Eventually, the situation does change for Telumee: she’s forced out of her own home by her husband’s acquisition of a new wife. (Or concubine. The novel is a little unclear on how adult relationships are formalized in this community, but given the history of slavery in Guadeloupe and the general failure of slaveholders to recognize marriages between members of the black population, “marriage” in this context appears to mean a publicly recognized state of affairs between two cohabiting adults.) What this means for Telumee is that when her husband turns up with another woman and tells her to get out, she hasn’t got much in the way of legal recourse. Not that she wants to fight it, at this point; she returns to Queen Without A Name, and slowly, very slowly, begins to rejoin the land of the living. Her second marriage to an older man, Amboise–her first husband’s mentor, in fact–is much happier. There is a sort of gentle sensuality to the descriptions of their daily life together which is infectious:
At the end of the afternoon, when the animals had been brought in, Amboise would strip off his thick, rough, ragged clothes, the color of our soil, fold them up, and put them on the dome-shaped top of a young orange tree. Then, naked in the light of the setting sun, he waited for me. And that was another hour I loved, for his muscles at rest hoped for me, and I came and poured over him the citronella-scented water I always remembered to put to warm in the sun in the morning. The water flowed over his body with a murmur, its scent saturating the air as if it were sap, while Amboise splashed about making long spurts of water that soaked and drenched and carried me away.

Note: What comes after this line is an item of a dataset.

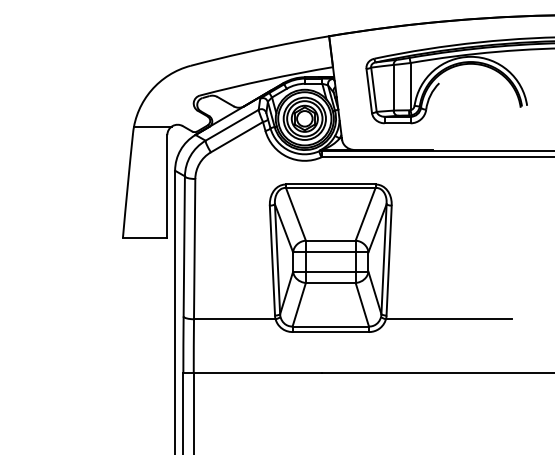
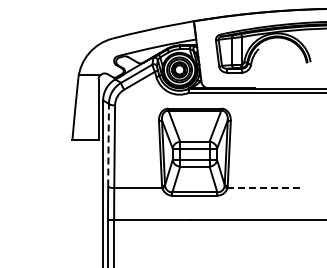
line: (184, 245) -> (108, 144), solid -> dashed
line: (450, 319) -> (265, 188), solid -> dashed

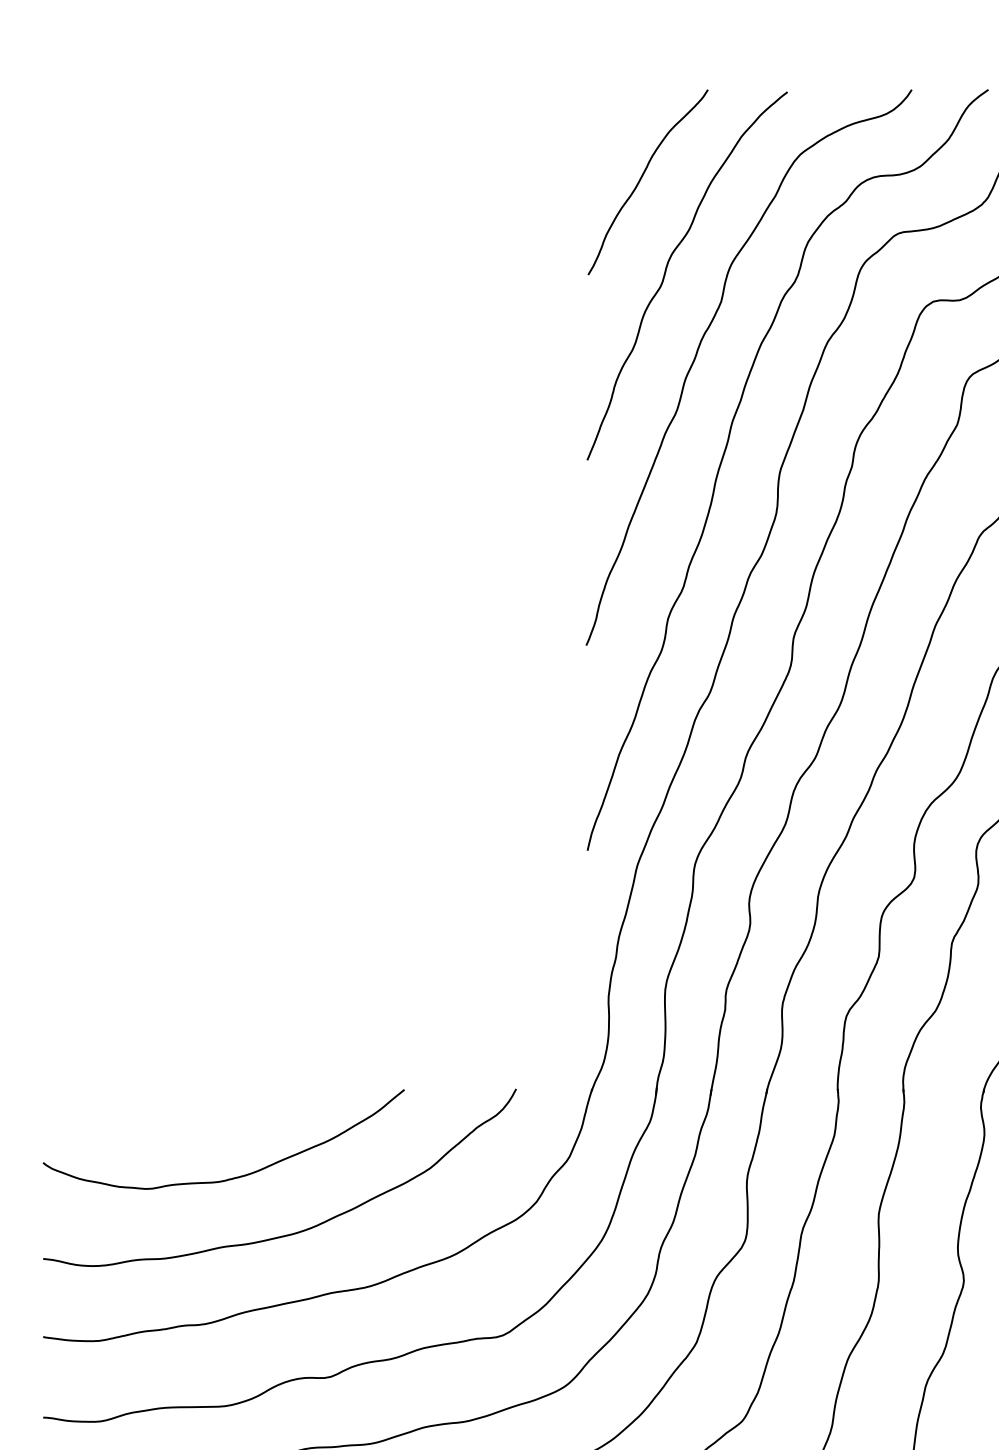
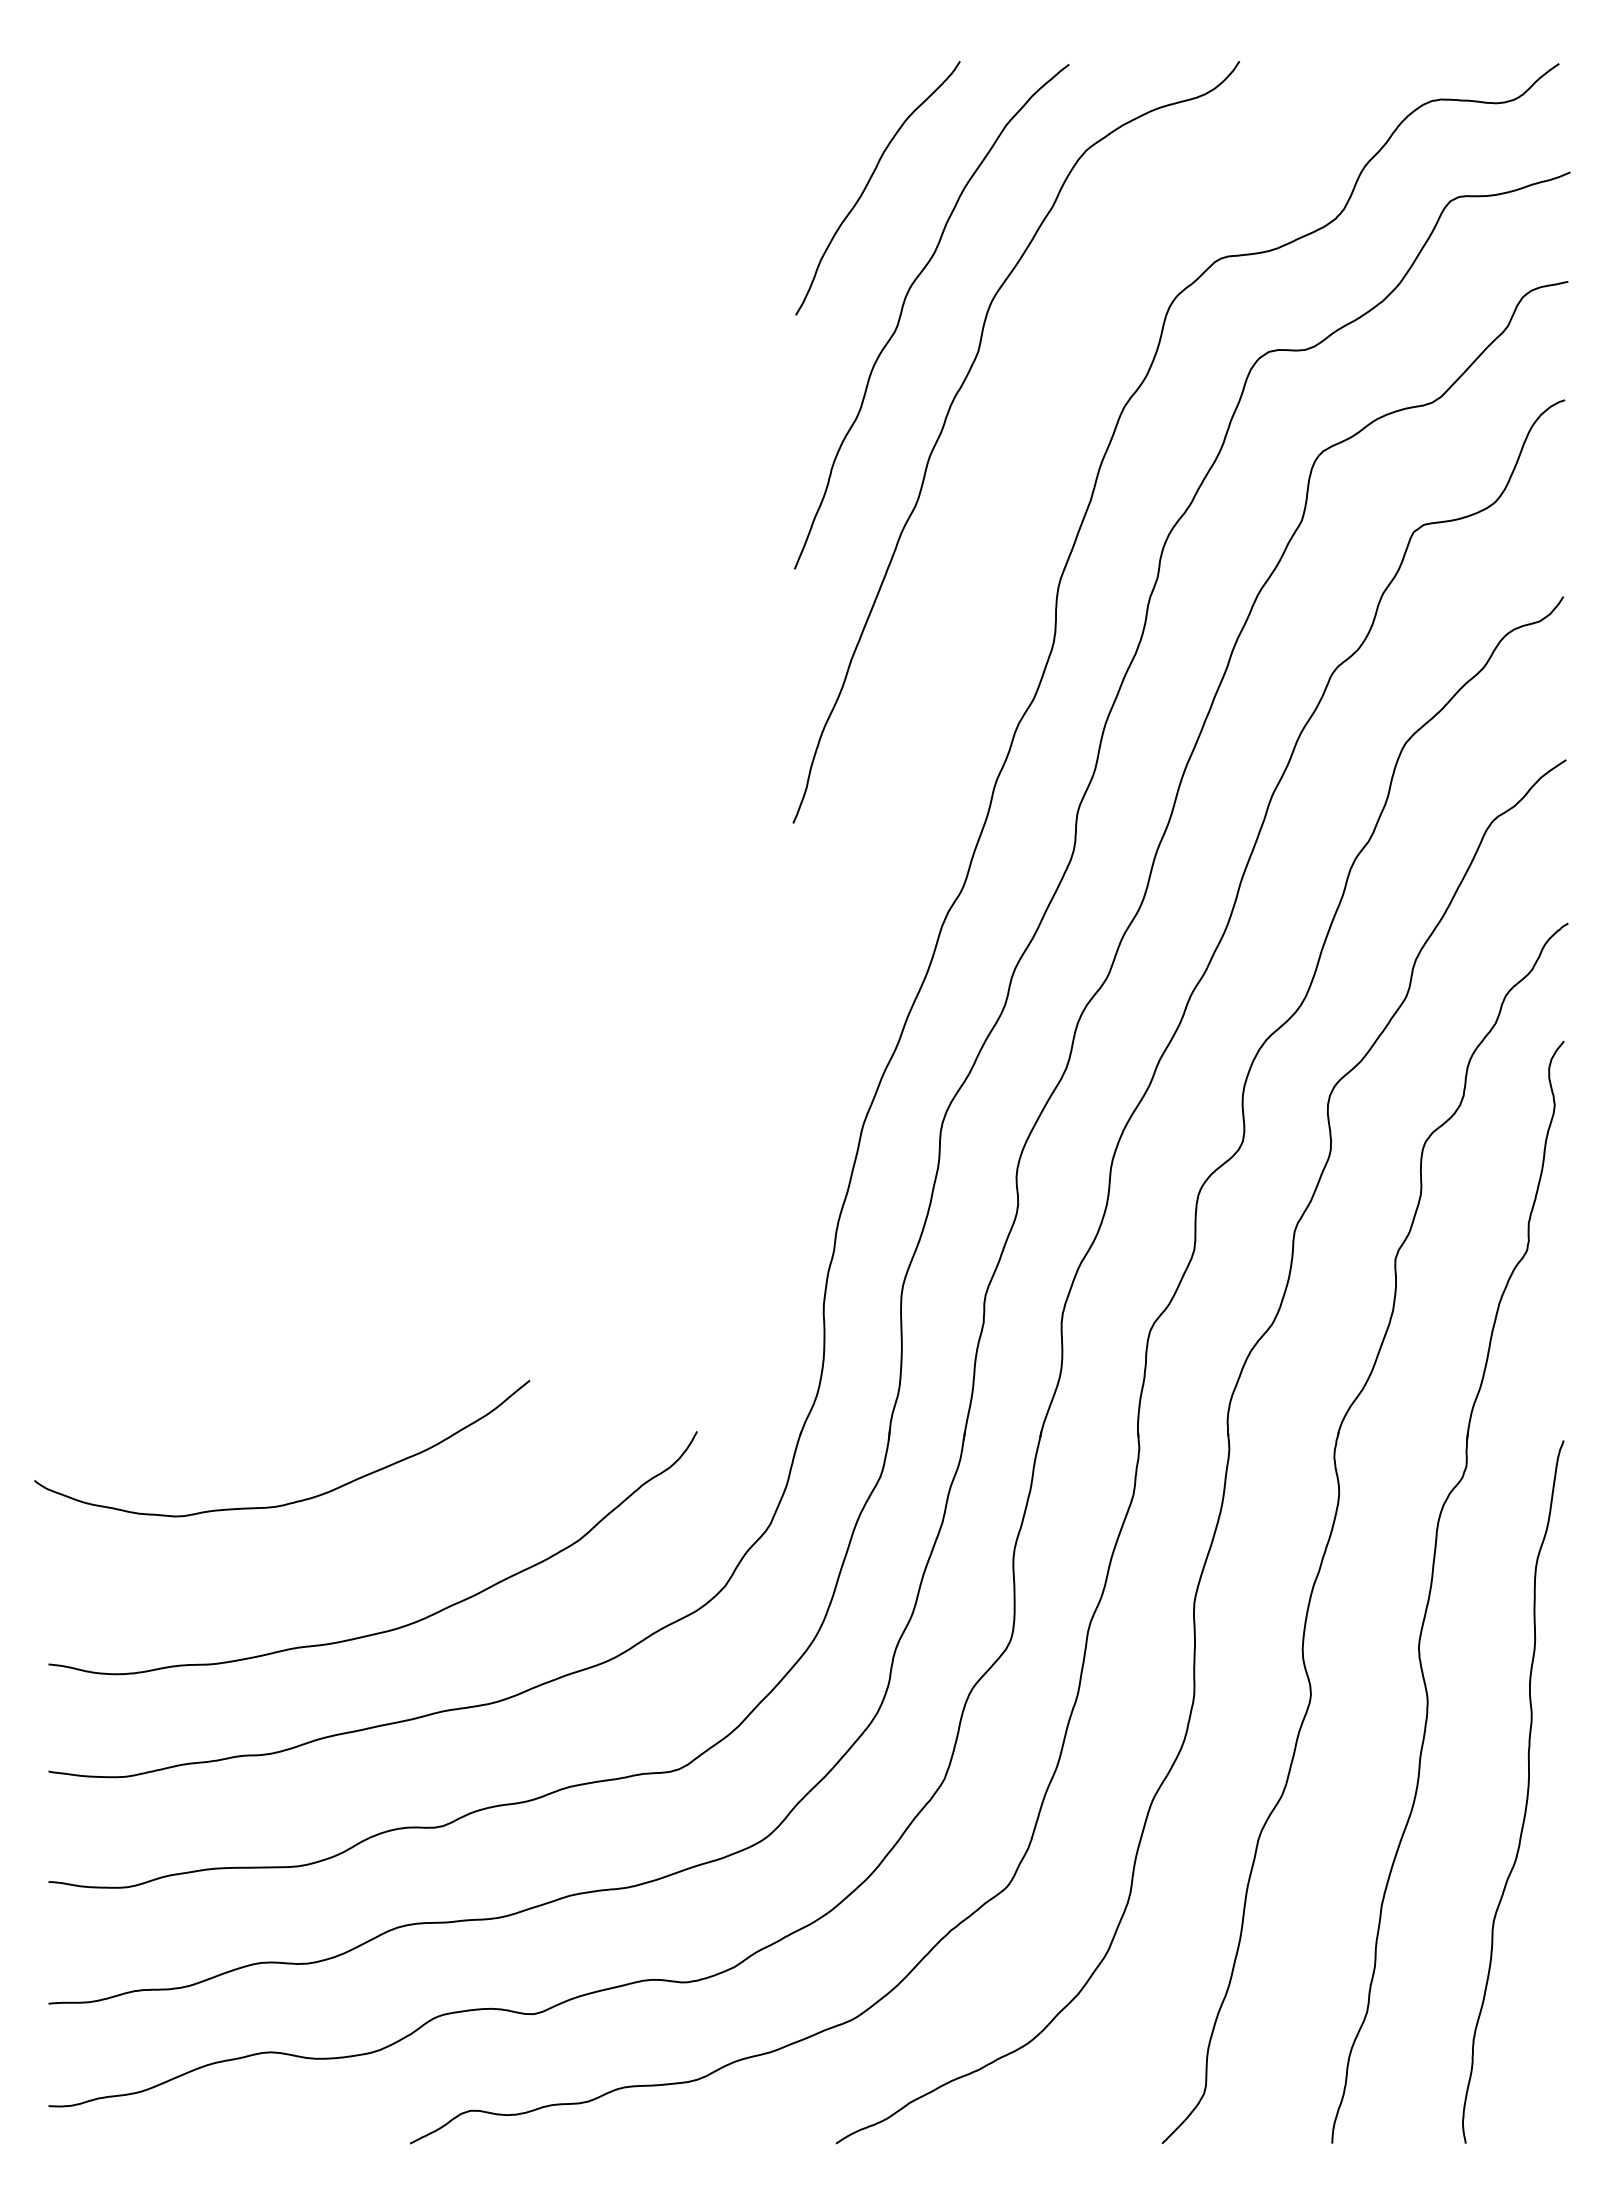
curve: (726, 448) -> (985, 553), removed
curve: (234, 1177) -> (297, 1500), moved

This relationship, too, is cut short, and Telumee grieves, but she is not lost. She never again loses interest in life. Her friendship with the elderly hedgewitch Ma Cia keeps her afloat when her grandmother dies, and the strength of the little community where she lives with Amboise supports her in her widowhood. That is the overwhelming impression of the book, in fact: a sense of support and endurance. It’s not “poverty porn” in the sense of gleefully exhibiting a parade of one individual’s misfortunes; it’s an even-tempered, sometimes wistful account of the absolute triumphs and absolute despairs of a perfectly ordinary Guadeloupean woman. To say that The Bridge of Beyond valorizes “strong women” would be to stereotype it; it’s much braver and more unusual than that. What it does is demonstrate the human capacity not merely to endure, but to make choices about our reactions to things we can’t control. At the very end of the book, Telumee meets her abusive former husband, Elie, once more. I shan’t tell you what she does; I shall only leave you with her final words: “Sun risen, sun set, the days slip past and the sand blown by the wind will engulf my boat. But I shall die here, where I am, standing in my little garden. What happiness!”